A Revolução de Outubro está intimamente interligada com o sucessivo fim da Grande Guerra, por inspirar movimentos pacifistas e revolucionários por toda a Europa que pretendiam libertá-la de estruturas de poder e de exploração consideradas responsáveis pela escalada de violência e de horrores nunca antes vistos. A data de 9 de novembro de 1918 marca o fim do Império Alemão e, ao mesmo tempo, o início do levantamento popular espartaquista que acabará no assassinato de Rosa Luxemburg e Karl Liebknecht, em 15 de janeiro de 1919, e em lutas fratricidas entre socialistas e comunistas. São figuras icónicas de uma luta pela liberdade que evoca a memória de outro ídolo, Mikhail Bakunin, e os movimentos anarquistas em volta da Liga da Paz e da Liberdade que teve há 150 anos, em setembro de 1868, o seu Congresso em Berna.
A oposição a outra Guerra, a Guerra de Vietnam, contribuiu muito para o famoso Summer of Love, de 1967, que por sua vez, inspirou a onda de movimentos de juventude que ficou na História Contemporânea etiquetada como Maio de 68. Tal como cinco décadas antes, e ainda com uma maior criatividade transmedial, a arte invadiu os espaços públicos levando a uma hibridização destes com o espaço privado e o íntimo, nomeadamente ao nível da revolução sexual, acrescentando aos conceitos de Paz e Liberdade o de Amor. Indissociáveis de tais dinâmicas são também os movimentos contra a discriminação de género e raça que se podiam rever na expressão “I prefer dangerous freedom over peaceful slavery”, como disse Thomas Jefferson, inspirando-se numa velha expressão em latim de autoria desconhecida; outros se lembrarão da frase “Je préfère une liberté dangereuse plutôt qu’un esclavage tranquille” que aparece em Du contrat social ou Principes du droit politique (1762), de Jean Jacques Rousseau. O exemplo ilustra a migração de reflexões sobre os conceitos de paz e liberdade, só à primeira vista em plena sintonia, porém abertos a múltiplas interpretações, dependendo de contextos históricos sempre diferentes mas comparáveis.
Oradores convidados:
- Wolfram Eilenberger, filósofo e autor do livro Zeit der Zauberer (2018; Time of the Magicians: The Great Decade of Philosophy 1919-1929) [CV], patrocinado pelo Goethe Institut – Portugal e pela Embaixada da República Federal da Alemanha [Abstract]

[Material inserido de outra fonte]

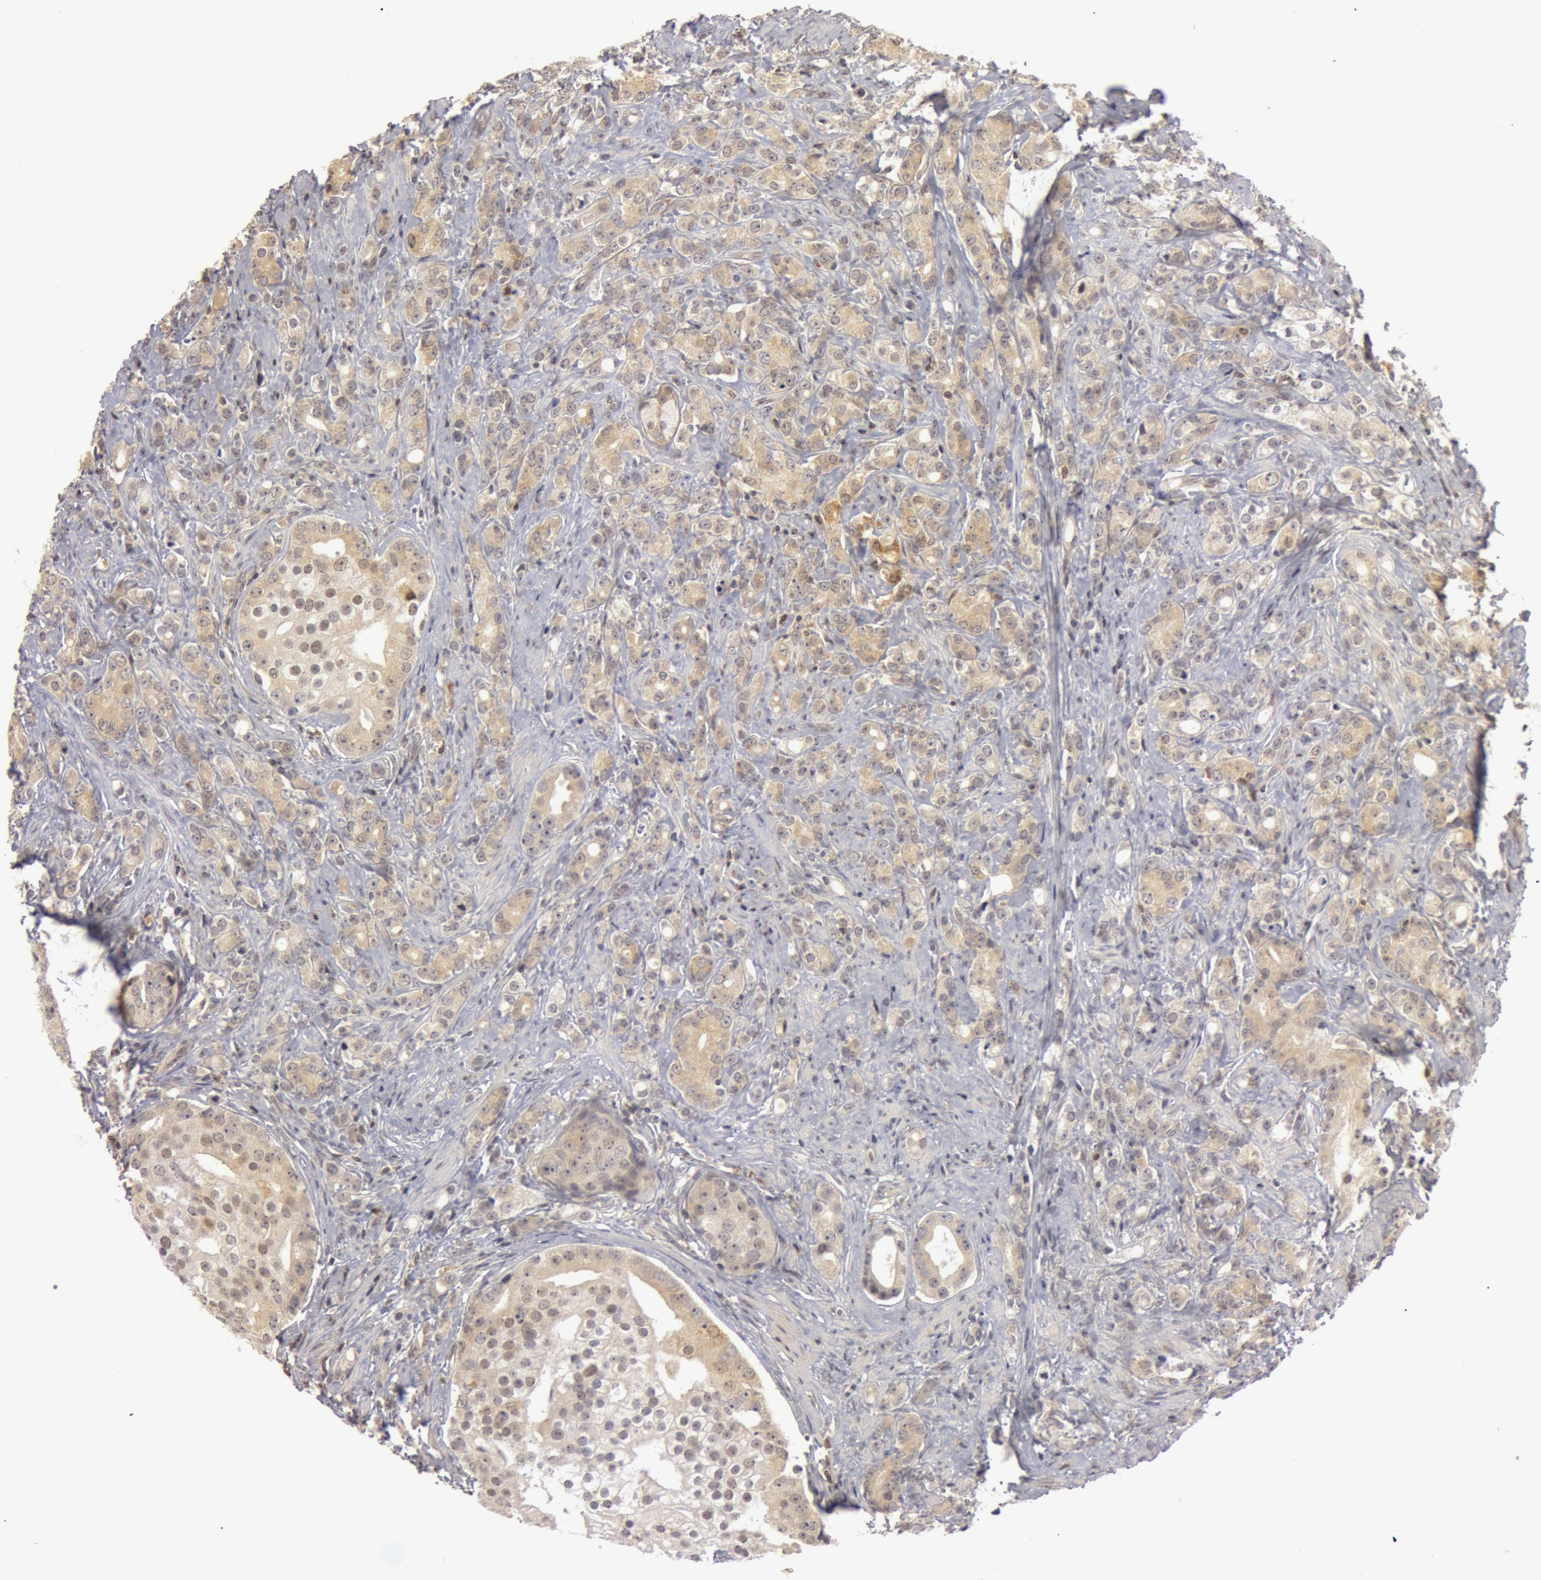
{"staining": {"intensity": "negative", "quantity": "none", "location": "none"}, "tissue": "prostate cancer", "cell_type": "Tumor cells", "image_type": "cancer", "snomed": [{"axis": "morphology", "description": "Adenocarcinoma, Medium grade"}, {"axis": "topography", "description": "Prostate"}], "caption": "Photomicrograph shows no significant protein staining in tumor cells of prostate medium-grade adenocarcinoma.", "gene": "OASL", "patient": {"sex": "male", "age": 59}}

«From 1919 to 1929 - the magical decade after WW I: Heidegger, Wittgenstein, Benjamin, Cassirer» - Tomás Albaladejo (profesor catedrático da Universidad Autónoma de Madrid). [CV]
«Guerra, paz, libertad: narratividad dialéctica y literariedad» - Carlo Salzani, investigador (Vienna). [Abstract]
«Walter Benjamin reads Mickey Mouse: Cinema, Technology and the Posthuman» - Burghard Baltrusch (Professor Titular da Universidade de Vigo, I Cátedra Internacional José Saramago). [CV]
«Guerra e violência de género em O Ano de 1993 de José Saramago e nas ilustrações de Graça Morais» - João Nuno Azambuja, autor dos livros Era Uma Vez um Homem e Os Provocadores de Naufrágios. [CV]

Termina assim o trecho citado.